··· GIVEN RECORDS ···

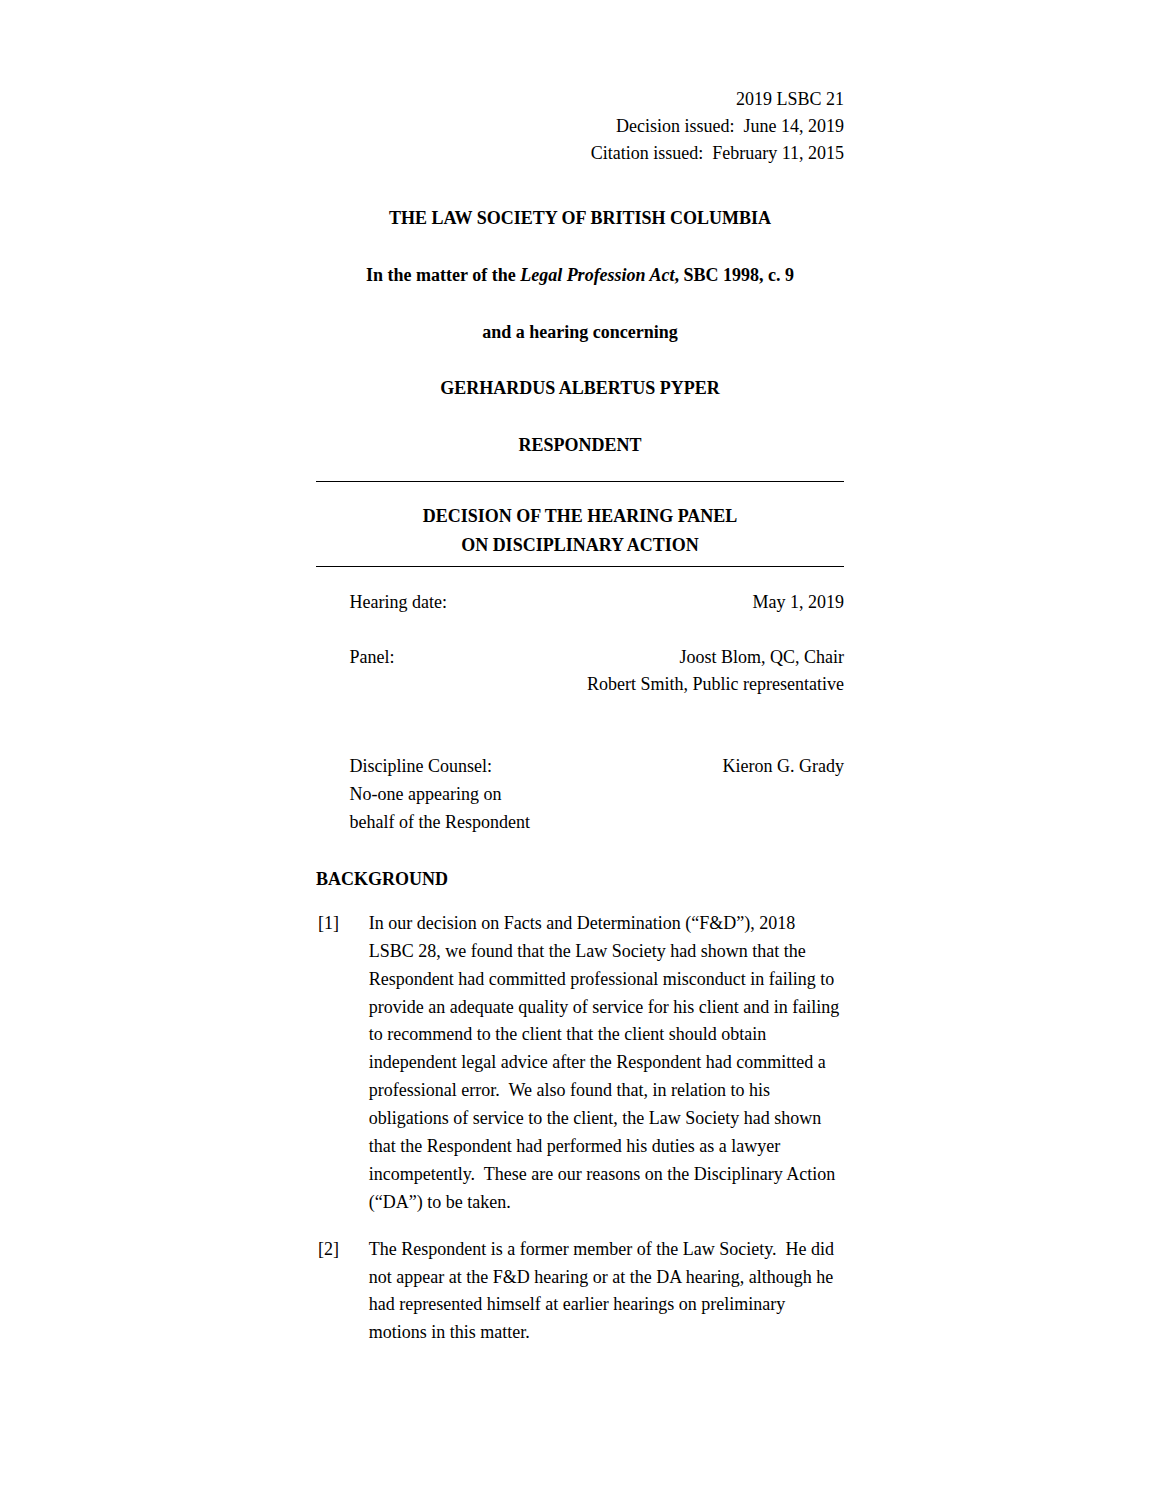2019 LSBC 21
Decision issued: June 14, 2019
Citation issued: February 11, 2015
THE LAW SOCIETY OF BRITISH COLUMBIA
In the matter of the Legal Profession Act, SBC 1998, c. 9
and a hearing concerning
GERHARDUS ALBERTUS PYPER
RESPONDENT
DECISION OF THE HEARING PANEL
ON DISCIPLINARY ACTION
| Hearing date: | May 1, 2019 |
| Panel: | Joost Blom, QC, Chair Robert Smith, Public representative |
| Discipline Counsel: | Kieron G. Grady |
| No-one appearing on behalf of the Respondent | |
BACKGROUND
[1]
In our decision on Facts and Determination (“F&D”), 2018 LSBC 28, we found that the Law Society had shown that the Respondent had committed professional misconduct in failing to provide an adequate quality of service for his client and in failing to recommend to the client that the client should obtain independent legal advice after the Respondent had committed a professional error. We also found that, in relation to his obligations of service to the client, the Law Society had shown that the Respondent had performed his duties as a lawyer incompetently. These are our reasons on the Disciplinary Action (“DA”) to be taken.
[2]
The Respondent is a former member of the Law Society. He did not appear at the F&D hearing or at the DA hearing, although he had represented himself at earlier hearings on preliminary motions in this matter.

···

_REQUIRED WORK:_ Exactly the lines from the one containing "GERHARDUS ALBERTUS PYPER" through the end of the entries above must be output, and no others.

_EXERCISE RESPONSE:_
GERHARDUS ALBERTUS PYPER
RESPONDENT
DECISION OF THE HEARING PANEL
ON DISCIPLINARY ACTION
| Hearing date: | May 1, 2019 |
| Panel: | Joost Blom, QC, Chair Robert Smith, Public representative |
| Discipline Counsel: | Kieron G. Grady |
| No-one appearing on behalf of the Respondent | |
BACKGROUND
[1]
In our decision on Facts and Determination (“F&D”), 2018 LSBC 28, we found that the Law Society had shown that the Respondent had committed professional misconduct in failing to provide an adequate quality of service for his client and in failing to recommend to the client that the client should obtain independent legal advice after the Respondent had committed a professional error. We also found that, in relation to his obligations of service to the client, the Law Society had shown that the Respondent had performed his duties as a lawyer incompetently. These are our reasons on the Disciplinary Action (“DA”) to be taken.
[2]
The Respondent is a former member of the Law Society. He did not appear at the F&D hearing or at the DA hearing, although he had represented himself at earlier hearings on preliminary motions in this matter.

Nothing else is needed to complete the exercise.